**Listed entries**

-- Opening Marker --

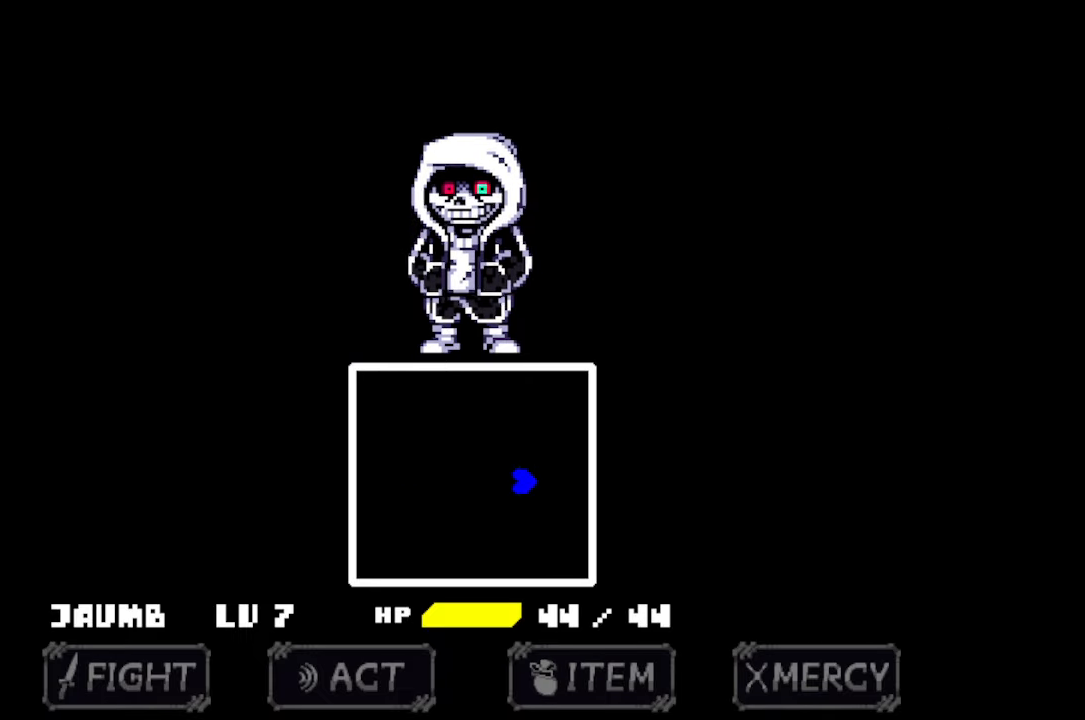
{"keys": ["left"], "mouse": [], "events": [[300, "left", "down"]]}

-- Closing Marker --
-- Opening Marker --

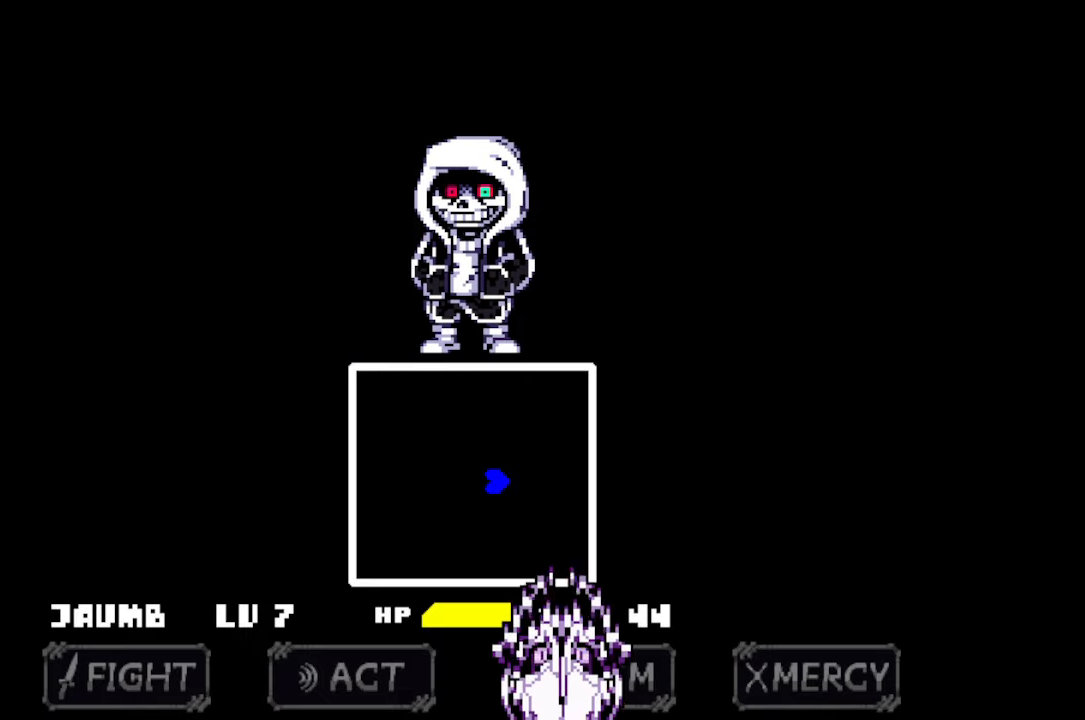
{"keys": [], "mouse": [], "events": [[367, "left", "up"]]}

-- Closing Marker --
-- Opening Marker --

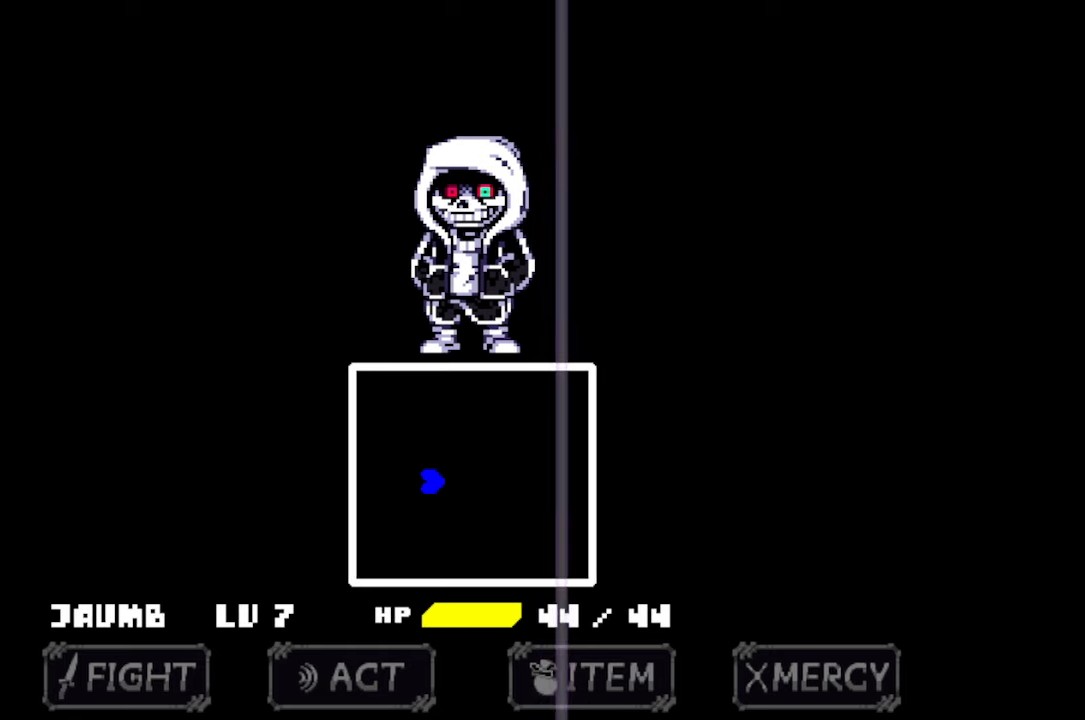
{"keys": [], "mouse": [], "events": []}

-- Closing Marker --

**Work required**
Please find every line in the records that contains the word "left", and copy it out.

**Your solution**
{"keys": ["left"], "mouse": [], "events": [[300, "left", "down"]]}
{"keys": [], "mouse": [], "events": [[367, "left", "up"]]}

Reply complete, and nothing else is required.